Commentary

Girls Sharing Showers with Boys at Public Schools

Matt Sharp
By Matt Sharp | December 15, 2015 | 10:04 AM EST

(AP Photo/Craig Fritz)

The U.S. Department of Education was off-base in its threat to strip all federal funding from the Palatine Township School District because the district is not allowing a male student who identifies as a female to have full access to the girl’s locker rooms. Unfortunately, that threat resulted in the district agreeing to an ill-advised settlement that does not afford proper respect to the privacy of other students.

This is not about discrimination against transgender students. The student here is allowed to fully live as a female at school. Rather, this is about acknowledging that immutable biological and physical differences exist between boys and girls which dictate separate spaces for such intimate activity.

Specifically, the male student demanded the right to shower and change with the girls after physical education classes and swimming. The district offered the student numerous accommodations: he is addressed by a female name, plays on female sports teams, and dresses like a female. But out of an understandable desire to protect girls’ privacy, and under looming threats from the Department of Education, the school offered a compromise that allowed the student to shower and change in a separate area in the girl’s locker room

This compromise sets a dangerous precedent and still violates the privacy rights of every girl who now must share a locker room with a biological male.

Our society has long recognized that biological differences require us to provide separate facilities for boys and girls when bathing, changing, or using the restroom so that a person is never forced to have their unclothed body exposed to (or to be exposed to the unclothed bodies of) the opposite sex. The common-sense belief in modesty impels our society’s insistence on separate facilities, and it is a belief that Americans both with and without a religious affiliation share.

Nonetheless, this has become an issue because the Department of Education is wrongly claiming that Title IX, a law Congress passed more than 40 years ago to ensure females have equal access to educational opportunities, somehow requires schools to allow a student to use the restroom of the opposite sex. The problem here is that Title IX says exactly the opposite.

When Congress was debating Title IX, a member asked whether it would require schools to allow guys into girls’ locker rooms and dormitories. The answer: Absolutely not! Whenever privacy or safety is involved, schools can maintain separate facilities for the sexes. So to clear up any confusion, they wrote into the federal law that schools can “provide separate toilet, locker room, and shower facilities on the basis of sex.”

And if there was any remaining confusion on what Title IX says, this year, two federal courts (in Pennsylvania and Virginia) affirmed that a school does not violate Title IX by regulating access to restrooms and locker rooms based on students’ biological sex.

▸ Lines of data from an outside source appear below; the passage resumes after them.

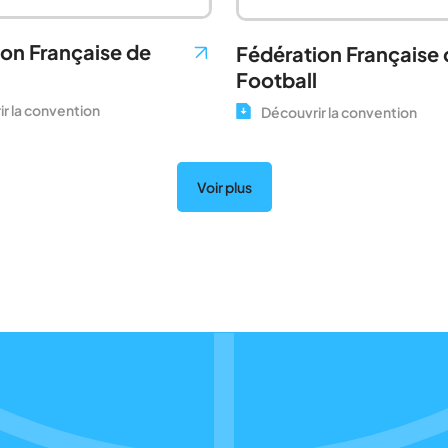
on Française de
Fédération Française 
Football
r la convention
Découvrir la convention
Voir plus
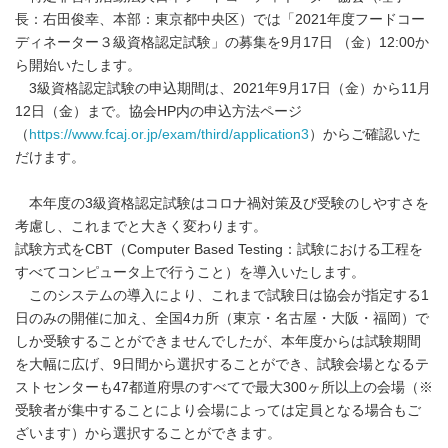
長：右田俊幸、本部：東京都中央区）では「2021年度フードコー
ディネーター３級資格認定試験」の募集を9月17日 （金）12:00か
ら開始いたします。
3級資格認定試験の申込期間は、2021年9月17日（金）から11月
12日（金）まで。協会HP内の申込方法ページ
（
https://www.fcaj.or.jp/exam/third/application3
）からご確認いた
だけます。
本年度の3級資格認定試験はコロナ禍対策及び受験のしやすさを
考慮し、これまでと大きく変わります。
試験方式をCBT（Computer Based Testing：試験における工程を
すべてコンピュータ上で行うこと）を導入いたします。
このシステムの導入により、これまで試験日は協会が指定する1
日のみの開催に加え、全国4カ所（東京・名古屋・大阪・福岡）で
しか受験することができませんでしたが、本年度からは試験期間
を大幅に広げ、9日間から選択することができ、試験会場となるテ
ストセンターも47都道府県のすべてで最大300ヶ所以上の会場（※
受験者が集中することにより会場によっては定員となる場合もご
ざいます）から選択することができます。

Despite the clear legal precedent granting school districts the authority to decide the best method to protect the privacy rights of students, the federal government is once again inserting itself into local affairs and imposing substantial burdens on schools. The Palatine Township School District has thus become another victim of unnecessary bullying by federal bureaucrats.

What happened in Illinois should serve as a call to other school districts across the nation to not give in to the U.S. Department of Education’s bullying and its baseless demand that the interests of students play second fiddle to the administration’s political preferences.

Matt Sharp is legal counsel with Alliance Defending Freedom, which offered a legally sound model student privacy policy to Township High School District 211 in October.